Employees’ reaction to the announcement was positive, said company executives.
“It was one of the most rewarding moments in my career,” said Taylor. “There was genuine emotion in the room.”
Josh Long, a nine-month employee at Torklift, said the raise will allow him to afford a better home where his daughter can play in the backyard.
“It’s really more like a family here than a regular workplace,” he said. The company, he said, shows real concern for its workers.
Jack Kay, the company’s president and chief executive, said the raises weren’t corporate charity, but a recognition of how the company’s workers have contributed to creating the company’s reputation for building quality products.
Taylor said the higher wages will help the company retain experienced workers in whom Torklift has invested considerable time and money to train.
The higher wages also may improve the pool of potential employees from which the company has to pick when new jobs open up.
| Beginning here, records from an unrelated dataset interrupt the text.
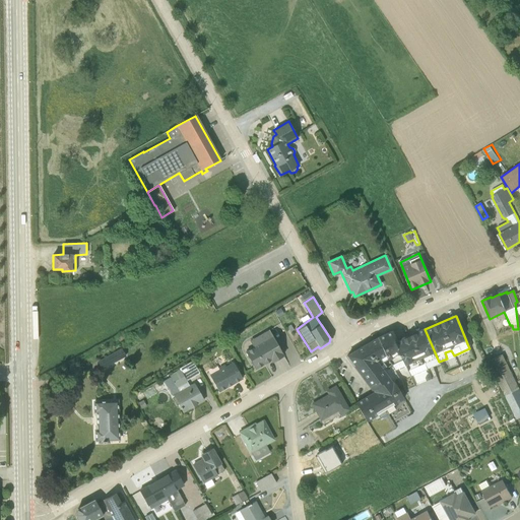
[(440,364),(425,329),(396,340),(406,366),(410,376),(411,377),(440,364)]
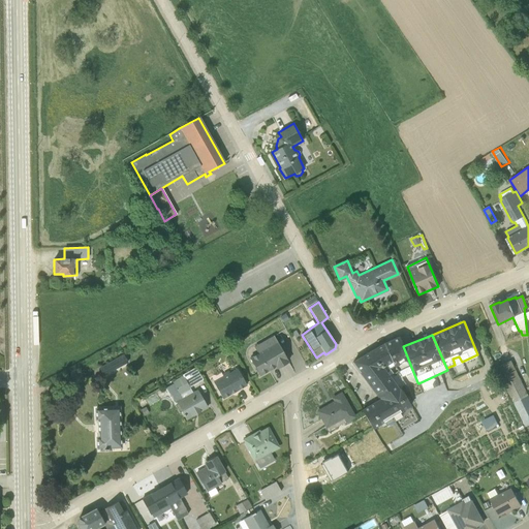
[(249,358),(258,376),(275,368),(276,369),(288,362),(273,336),(253,347),(256,352),(249,358)]
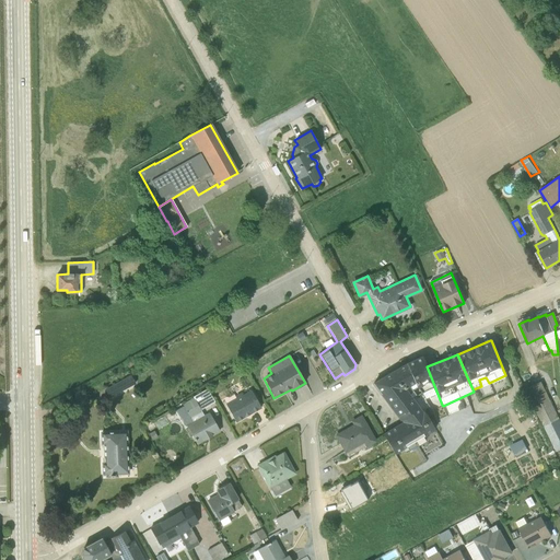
[(421,410),(420,409),(411,398),(416,395),(412,391),(417,387),(417,388),(424,399),(438,394),(427,366),(422,357),(406,364),(373,383),(393,409),(398,418),(397,418),(399,421),(400,420),(401,422),(382,434),(394,455),(395,455),(406,447),(409,451),(426,441),(423,436),(435,430),(423,410),(421,410)]
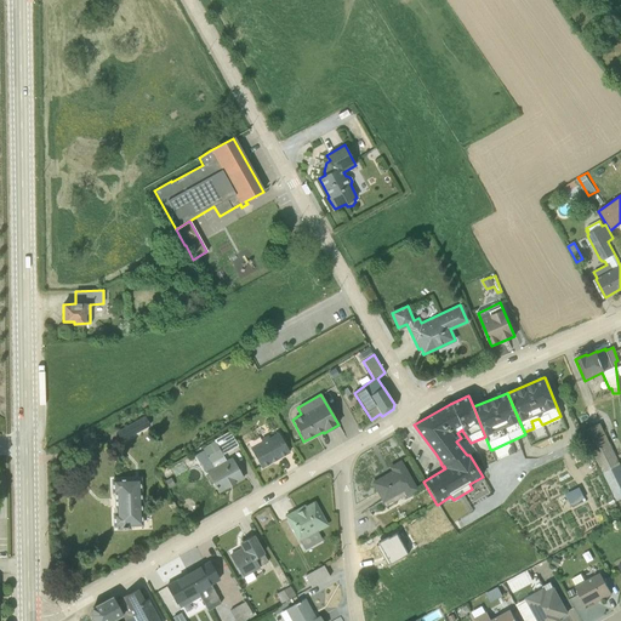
[(590,420),(587,414),(575,419),(579,425),(590,420)]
The company is a drug-free workplace, said Taylor, because of the danger of working with heavy machinery and metal parts.
Several years ago, about 20 percent of potential workers failed the company’s initial drug screening. Now, that number has risen to 7 in 10. Most of those who fail test positive for marijuana, said Taylor.
While the recent move to raise workers’ minimum wages to $15 an hour in the City of SeaTac and in Seattle over a three-year period was part of the consideration for raising Torklift wages, it was a relatively minor factor in the final decision, said Taylor.